On Ubuntu/Debian-like hosts:

sh
sudo apt-get update
sudo apt-get install -y \
  build-essential git make python3 python3-venv python3-pip \
  device-tree-compiler qemu-system-misc verilator yosys
python3 -m venv .venv
. .venv/bin/activate
python -m pip install --upgrade pip
python -m pip install -r requirements.txt
make tools
make smoke

Linux caveats:

  • Package names differ across distributions; use equivalent packages for Fedora, Arch, Nix, or enterprise Linux.
  • OpenLane/OpenROAD, Chipyard, Android/Cuttlefish, and full kernel/Buildroot builds have large dependency sets and are documented under docs/, sw/, and scripts/.
  • Some flows need Docker privileges, KVM access, or a RISC-V cross toolchain.
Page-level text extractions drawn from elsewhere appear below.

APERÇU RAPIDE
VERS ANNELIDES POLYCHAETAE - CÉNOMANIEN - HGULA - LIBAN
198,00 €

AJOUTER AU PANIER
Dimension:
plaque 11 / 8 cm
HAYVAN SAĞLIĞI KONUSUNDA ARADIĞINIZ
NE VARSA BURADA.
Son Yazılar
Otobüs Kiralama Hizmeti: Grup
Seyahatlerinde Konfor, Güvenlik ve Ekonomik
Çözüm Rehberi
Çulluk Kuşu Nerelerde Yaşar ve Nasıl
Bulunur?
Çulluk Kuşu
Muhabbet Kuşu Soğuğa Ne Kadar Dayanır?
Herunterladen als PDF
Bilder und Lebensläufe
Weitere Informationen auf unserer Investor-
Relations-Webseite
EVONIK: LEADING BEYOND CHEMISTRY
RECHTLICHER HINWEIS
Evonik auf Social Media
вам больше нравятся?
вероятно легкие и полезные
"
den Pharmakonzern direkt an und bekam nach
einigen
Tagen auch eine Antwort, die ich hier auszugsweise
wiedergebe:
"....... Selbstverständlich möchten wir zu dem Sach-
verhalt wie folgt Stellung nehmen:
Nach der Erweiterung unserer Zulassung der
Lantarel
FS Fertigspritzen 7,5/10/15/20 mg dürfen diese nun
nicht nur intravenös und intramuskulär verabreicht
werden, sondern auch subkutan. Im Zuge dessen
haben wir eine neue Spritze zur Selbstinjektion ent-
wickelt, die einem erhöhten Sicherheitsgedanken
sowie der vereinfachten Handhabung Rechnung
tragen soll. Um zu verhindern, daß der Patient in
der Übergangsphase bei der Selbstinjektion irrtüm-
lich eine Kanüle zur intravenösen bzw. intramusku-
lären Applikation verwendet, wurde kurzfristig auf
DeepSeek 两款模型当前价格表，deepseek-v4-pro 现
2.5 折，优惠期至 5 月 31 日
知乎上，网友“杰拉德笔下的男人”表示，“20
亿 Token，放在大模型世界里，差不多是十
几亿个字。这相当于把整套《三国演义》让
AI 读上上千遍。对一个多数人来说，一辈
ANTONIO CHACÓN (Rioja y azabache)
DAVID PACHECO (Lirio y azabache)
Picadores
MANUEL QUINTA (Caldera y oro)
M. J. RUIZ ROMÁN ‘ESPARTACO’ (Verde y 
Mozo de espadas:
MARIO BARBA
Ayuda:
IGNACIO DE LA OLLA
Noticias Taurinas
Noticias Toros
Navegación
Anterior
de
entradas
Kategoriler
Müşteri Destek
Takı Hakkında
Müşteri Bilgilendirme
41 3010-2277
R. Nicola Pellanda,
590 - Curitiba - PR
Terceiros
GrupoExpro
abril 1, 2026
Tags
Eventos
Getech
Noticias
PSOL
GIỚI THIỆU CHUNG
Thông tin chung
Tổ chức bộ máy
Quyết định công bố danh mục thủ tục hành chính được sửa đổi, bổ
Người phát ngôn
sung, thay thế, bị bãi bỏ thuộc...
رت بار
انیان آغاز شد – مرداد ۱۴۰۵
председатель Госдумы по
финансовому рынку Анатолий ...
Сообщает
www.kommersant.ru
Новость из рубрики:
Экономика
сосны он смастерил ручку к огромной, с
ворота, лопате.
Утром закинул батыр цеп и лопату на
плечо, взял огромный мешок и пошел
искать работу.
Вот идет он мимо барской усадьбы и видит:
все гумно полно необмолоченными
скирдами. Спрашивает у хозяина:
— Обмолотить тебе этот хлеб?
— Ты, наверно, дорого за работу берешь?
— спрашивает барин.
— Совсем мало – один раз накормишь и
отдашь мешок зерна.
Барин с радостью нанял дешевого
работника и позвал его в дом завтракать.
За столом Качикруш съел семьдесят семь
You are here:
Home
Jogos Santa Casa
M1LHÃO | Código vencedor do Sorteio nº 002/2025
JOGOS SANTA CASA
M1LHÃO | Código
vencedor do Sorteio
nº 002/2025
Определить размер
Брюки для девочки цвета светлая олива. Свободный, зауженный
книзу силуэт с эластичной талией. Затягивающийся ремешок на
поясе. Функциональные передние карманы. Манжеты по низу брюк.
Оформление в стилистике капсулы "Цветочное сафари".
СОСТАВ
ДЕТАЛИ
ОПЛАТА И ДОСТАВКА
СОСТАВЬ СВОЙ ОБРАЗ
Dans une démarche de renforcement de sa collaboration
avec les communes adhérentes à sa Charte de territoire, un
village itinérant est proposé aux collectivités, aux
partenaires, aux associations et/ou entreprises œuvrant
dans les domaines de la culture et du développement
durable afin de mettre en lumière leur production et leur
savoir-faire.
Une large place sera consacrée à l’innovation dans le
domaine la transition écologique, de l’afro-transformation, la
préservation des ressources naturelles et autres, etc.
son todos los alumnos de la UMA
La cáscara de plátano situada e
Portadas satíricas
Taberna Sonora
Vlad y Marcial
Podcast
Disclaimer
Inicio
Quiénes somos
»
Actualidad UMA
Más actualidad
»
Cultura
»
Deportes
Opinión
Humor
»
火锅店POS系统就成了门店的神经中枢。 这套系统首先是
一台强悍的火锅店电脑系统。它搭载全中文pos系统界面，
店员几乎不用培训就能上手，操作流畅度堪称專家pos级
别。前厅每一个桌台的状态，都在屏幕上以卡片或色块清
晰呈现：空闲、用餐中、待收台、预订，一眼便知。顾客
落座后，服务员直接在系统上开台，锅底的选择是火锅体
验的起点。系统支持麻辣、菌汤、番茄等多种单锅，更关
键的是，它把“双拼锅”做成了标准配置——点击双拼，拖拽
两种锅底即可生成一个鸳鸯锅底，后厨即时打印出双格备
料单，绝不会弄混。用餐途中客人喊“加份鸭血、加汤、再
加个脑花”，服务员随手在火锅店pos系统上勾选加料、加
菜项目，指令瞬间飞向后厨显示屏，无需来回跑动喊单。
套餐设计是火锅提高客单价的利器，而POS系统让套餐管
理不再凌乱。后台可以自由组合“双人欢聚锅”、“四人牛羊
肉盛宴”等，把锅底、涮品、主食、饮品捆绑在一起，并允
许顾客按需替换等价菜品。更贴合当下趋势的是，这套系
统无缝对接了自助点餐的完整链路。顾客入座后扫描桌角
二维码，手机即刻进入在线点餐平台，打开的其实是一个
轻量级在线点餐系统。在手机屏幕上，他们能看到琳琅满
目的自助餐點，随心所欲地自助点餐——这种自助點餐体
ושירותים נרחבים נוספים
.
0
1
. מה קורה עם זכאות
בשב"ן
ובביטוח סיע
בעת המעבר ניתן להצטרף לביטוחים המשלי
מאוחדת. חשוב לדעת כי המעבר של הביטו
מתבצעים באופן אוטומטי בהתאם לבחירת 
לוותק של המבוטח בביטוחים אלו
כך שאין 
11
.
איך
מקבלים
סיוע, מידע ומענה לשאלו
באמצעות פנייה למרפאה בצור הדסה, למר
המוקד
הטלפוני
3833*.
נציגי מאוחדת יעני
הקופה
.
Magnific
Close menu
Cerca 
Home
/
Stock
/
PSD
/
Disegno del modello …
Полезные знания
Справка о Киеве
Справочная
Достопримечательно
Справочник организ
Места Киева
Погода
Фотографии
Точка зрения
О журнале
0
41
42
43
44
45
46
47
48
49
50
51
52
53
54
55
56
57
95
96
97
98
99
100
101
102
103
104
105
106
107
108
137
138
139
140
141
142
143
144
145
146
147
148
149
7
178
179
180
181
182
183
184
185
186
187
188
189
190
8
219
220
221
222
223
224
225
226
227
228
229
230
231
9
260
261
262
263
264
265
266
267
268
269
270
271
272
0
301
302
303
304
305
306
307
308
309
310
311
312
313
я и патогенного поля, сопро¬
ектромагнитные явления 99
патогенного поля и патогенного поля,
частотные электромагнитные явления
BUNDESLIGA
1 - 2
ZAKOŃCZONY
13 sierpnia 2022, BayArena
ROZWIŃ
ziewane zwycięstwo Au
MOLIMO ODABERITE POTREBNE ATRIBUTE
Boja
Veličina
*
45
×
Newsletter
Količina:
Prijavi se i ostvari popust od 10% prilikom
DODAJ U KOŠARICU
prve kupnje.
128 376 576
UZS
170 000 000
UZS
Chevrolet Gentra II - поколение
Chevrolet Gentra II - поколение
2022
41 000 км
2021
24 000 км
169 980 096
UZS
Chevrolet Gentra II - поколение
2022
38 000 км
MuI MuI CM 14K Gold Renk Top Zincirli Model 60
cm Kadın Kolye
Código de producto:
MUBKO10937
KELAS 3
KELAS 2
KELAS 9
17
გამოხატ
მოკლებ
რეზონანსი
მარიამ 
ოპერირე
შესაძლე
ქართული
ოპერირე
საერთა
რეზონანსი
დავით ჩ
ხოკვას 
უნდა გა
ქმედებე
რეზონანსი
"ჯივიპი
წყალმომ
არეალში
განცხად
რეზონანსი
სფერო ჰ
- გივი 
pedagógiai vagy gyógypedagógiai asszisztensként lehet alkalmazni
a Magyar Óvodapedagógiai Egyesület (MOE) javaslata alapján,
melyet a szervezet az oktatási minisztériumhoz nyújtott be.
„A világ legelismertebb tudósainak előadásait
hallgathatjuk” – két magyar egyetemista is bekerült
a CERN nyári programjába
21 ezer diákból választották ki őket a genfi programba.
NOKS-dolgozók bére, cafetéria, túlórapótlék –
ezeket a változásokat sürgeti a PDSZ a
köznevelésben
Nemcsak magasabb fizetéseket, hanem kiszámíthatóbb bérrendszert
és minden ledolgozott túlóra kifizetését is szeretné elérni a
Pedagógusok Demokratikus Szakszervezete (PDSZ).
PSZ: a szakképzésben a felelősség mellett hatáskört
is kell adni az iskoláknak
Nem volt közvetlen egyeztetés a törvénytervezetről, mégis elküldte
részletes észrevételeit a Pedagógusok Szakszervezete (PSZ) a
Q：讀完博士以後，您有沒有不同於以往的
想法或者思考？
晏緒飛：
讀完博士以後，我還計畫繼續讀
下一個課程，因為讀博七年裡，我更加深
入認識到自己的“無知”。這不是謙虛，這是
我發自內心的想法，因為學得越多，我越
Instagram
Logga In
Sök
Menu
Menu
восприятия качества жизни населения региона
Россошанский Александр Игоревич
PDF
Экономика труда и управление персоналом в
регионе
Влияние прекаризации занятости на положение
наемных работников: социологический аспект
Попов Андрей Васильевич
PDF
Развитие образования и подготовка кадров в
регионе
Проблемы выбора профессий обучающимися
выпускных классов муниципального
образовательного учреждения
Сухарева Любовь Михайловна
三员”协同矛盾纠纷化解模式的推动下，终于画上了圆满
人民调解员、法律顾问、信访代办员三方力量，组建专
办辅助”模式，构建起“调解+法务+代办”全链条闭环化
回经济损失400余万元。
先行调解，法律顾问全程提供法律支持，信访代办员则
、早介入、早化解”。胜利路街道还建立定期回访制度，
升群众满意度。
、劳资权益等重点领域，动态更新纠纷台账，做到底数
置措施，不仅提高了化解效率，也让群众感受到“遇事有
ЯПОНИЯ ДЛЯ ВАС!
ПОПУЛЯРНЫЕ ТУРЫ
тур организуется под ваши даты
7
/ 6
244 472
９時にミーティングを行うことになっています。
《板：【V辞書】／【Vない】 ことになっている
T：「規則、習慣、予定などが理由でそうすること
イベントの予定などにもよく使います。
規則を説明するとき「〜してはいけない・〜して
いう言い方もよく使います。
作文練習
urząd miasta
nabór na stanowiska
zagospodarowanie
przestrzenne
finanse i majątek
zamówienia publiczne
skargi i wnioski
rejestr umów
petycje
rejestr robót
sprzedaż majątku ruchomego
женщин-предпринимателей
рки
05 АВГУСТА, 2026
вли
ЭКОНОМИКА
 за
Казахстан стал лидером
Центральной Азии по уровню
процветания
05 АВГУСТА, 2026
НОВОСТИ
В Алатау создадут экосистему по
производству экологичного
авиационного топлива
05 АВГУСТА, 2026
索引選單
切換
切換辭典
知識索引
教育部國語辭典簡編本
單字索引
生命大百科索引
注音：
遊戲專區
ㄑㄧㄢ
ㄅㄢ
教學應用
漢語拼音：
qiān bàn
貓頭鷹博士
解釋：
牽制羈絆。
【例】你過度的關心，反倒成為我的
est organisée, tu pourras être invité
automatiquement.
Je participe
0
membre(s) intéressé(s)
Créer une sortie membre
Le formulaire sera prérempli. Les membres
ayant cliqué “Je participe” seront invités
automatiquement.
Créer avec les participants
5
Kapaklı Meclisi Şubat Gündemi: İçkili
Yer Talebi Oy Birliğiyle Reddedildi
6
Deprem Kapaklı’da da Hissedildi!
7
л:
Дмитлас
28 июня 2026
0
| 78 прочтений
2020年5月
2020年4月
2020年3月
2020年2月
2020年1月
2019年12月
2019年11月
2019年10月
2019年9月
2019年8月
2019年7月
Run make tools first and follow the reported missing-tool output.

Common Targets

text
make tools                         show local tool availability
make venv                          create .venv and install Python dependencies
make lint                          run ruff
make typecheck                     run mypy
make docs-check                    validate documentation skeletons
make smoke                         run locally available low-cost gates
make ci-fast                       run broader RTL/software/project checks
make cocotb                        run cocotb RTL tests when simulator tools exist
make formal                        run SymbiYosys checks when available
make synth                         run Yosys synthesis
make qemu-check                    run QEMU reference checks
make renode-check                  run Renode reference checks when available
make mvp-status                    report subsystem PASS/BLOCK/FAIL status
make product-check                 run product/evidence gates
make clean                         remove generated local build outputs

Toolchain Surface

  • Python package tooling: Python 3.11+, ruff, mypy, pytest, pyyaml, yamllint, and types-PyYAML.
  • RTL and verification: SystemVerilog, cocotb, Verilator, Yosys, SymbiYosys, and C++ smoke tests.
  • Simulation and BSP flows: QEMU, Renode, Buildroot, OpenSBI, U-Boot, Linux, AOSP/Cuttlefish scaffolds, and RISC-V cross compilers.
  • Physical design and package flows: OpenLane, OpenROAD, KLayout/DRC evidence, SDC constraints, padframe manifests, KiCad artifacts, and FPGA build flows.
  • Benchmarking and evidence: CoreMark, STREAM, lmbench, fio, TensorFlow Lite benchmark tooling, deterministic architecture models, and power/thermal evidence gates.

External Flow Notes

  • Chipyard generation and Linux boot smoke flows are wired through scripts/bootstrap_chipyard.sh, scripts/generate_chipyard_eliza.py, scripts/run_chipyard_eliza_linux_smoke.sh, and related make chipyard-* targets.
  • Linux BSP import and evidence capture are under sw/linux/scripts/ and docs/sw/linux/.
  • Buildroot package scaffolds and import checks are under sw/buildroot/ and docs/sw/buildroot/.
  • OpenSBI, U-Boot, boot ROM, and QEMU/Renode boot-tier status are documented under docs/sw/, docs/boot-rom/, and docs/sim/.
  • OpenLane/OpenROAD runs are local generated artifacts. Commit reports and evidence summaries, not machine-local lock directories or object files.

Verification Discipline

The project treats unsupported local tools as explicit blockers. A check should either pass, fail with a concrete issue, or record a BLOCKED evidence artifact that explains the missing dependency or external handoff. Before claiming a milestone, run the relevant make target and update the associated evidence docs.